Data shown START

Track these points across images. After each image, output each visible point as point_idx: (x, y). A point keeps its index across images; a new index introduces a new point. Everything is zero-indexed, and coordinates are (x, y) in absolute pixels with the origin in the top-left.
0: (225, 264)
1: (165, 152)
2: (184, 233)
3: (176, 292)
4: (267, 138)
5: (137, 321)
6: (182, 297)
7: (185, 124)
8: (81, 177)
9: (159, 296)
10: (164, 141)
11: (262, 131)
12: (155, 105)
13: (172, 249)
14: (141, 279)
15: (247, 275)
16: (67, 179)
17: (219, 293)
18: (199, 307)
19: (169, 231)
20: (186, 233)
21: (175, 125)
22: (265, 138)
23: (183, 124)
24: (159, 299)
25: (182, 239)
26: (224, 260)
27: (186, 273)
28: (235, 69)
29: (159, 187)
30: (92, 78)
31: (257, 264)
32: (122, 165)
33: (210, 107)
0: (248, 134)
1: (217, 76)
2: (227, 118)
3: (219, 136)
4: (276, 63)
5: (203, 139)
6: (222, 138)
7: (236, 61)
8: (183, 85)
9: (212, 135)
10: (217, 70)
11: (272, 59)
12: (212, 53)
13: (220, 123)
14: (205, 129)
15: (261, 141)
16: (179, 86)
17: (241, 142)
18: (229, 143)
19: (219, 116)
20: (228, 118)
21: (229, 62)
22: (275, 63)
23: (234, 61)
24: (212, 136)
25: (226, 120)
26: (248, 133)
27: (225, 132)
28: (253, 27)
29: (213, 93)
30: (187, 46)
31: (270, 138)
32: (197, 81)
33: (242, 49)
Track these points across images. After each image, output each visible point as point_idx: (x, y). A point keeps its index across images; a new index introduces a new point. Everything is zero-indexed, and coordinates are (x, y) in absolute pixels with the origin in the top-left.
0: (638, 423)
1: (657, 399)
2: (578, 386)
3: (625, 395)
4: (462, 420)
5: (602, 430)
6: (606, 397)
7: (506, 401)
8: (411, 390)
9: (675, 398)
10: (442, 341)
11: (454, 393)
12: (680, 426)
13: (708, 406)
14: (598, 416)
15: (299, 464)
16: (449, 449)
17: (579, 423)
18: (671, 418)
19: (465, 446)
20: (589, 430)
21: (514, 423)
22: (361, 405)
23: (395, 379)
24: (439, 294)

Data shown END

Task statement - Reproduce the listing above word for word, starting at its first line and ending at the line that contains "7: (236, 61)", with both of those lines included.

Problem solution -
Track these points across images. After each image, output each visible point as point_idx: (x, y). A point keeps its index across images; a new index introduces a new point. Everything is zero-indexed, and coordinates are (x, y) in absolute pixels with the origin in the top-left.
0: (225, 264)
1: (165, 152)
2: (184, 233)
3: (176, 292)
4: (267, 138)
5: (137, 321)
6: (182, 297)
7: (185, 124)
8: (81, 177)
9: (159, 296)
10: (164, 141)
11: (262, 131)
12: (155, 105)
13: (172, 249)
14: (141, 279)
15: (247, 275)
16: (67, 179)
17: (219, 293)
18: (199, 307)
19: (169, 231)
20: (186, 233)
21: (175, 125)
22: (265, 138)
23: (183, 124)
24: (159, 299)
25: (182, 239)
26: (224, 260)
27: (186, 273)
28: (235, 69)
29: (159, 187)
30: (92, 78)
31: (257, 264)
32: (122, 165)
33: (210, 107)
0: (248, 134)
1: (217, 76)
2: (227, 118)
3: (219, 136)
4: (276, 63)
5: (203, 139)
6: (222, 138)
7: (236, 61)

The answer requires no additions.